**Exercise instructions**. Render as a JSON list of strings, one per line, the part of the listing that begins at the line containing "m=43. Take it from the photo that follows." and continues through the end of the listing, with blank lines and pictures left out.

**Records for this task**.
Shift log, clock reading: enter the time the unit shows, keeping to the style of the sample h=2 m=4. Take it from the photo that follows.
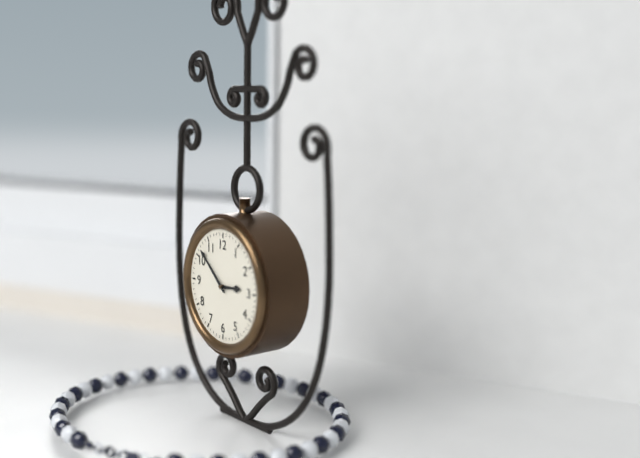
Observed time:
h=2 m=52
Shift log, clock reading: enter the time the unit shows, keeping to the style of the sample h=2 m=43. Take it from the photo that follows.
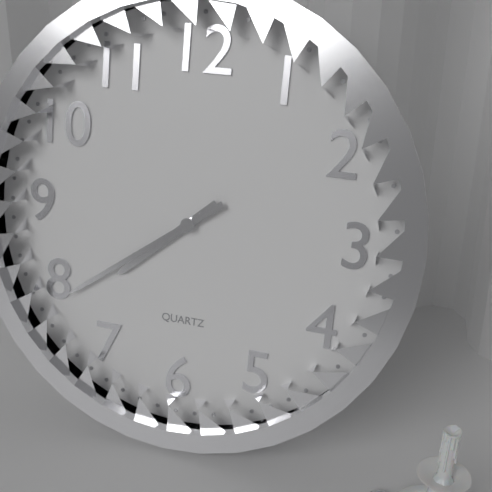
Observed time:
h=7 m=39
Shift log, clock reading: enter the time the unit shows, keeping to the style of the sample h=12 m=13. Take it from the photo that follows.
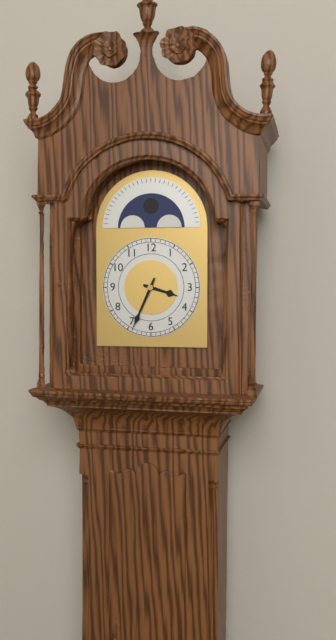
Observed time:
h=3 m=34
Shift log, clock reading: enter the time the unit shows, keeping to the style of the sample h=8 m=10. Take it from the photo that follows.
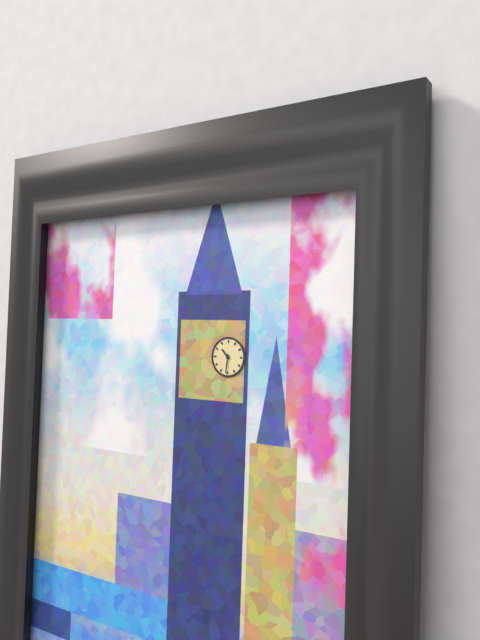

**Expected output**.
[
  "Shift log, clock reading: enter the time the unit shows, keeping to the style of the sample h=2 m=43. Take it from the photo that follows.",
  "Observed time:",
  "h=7 m=39",
  "Shift log, clock reading: enter the time the unit shows, keeping to the style of the sample h=12 m=13. Take it from the photo that follows.",
  "Observed time:",
  "h=3 m=34",
  "Shift log, clock reading: enter the time the unit shows, keeping to the style of the sample h=8 m=10. Take it from the photo that follows."
]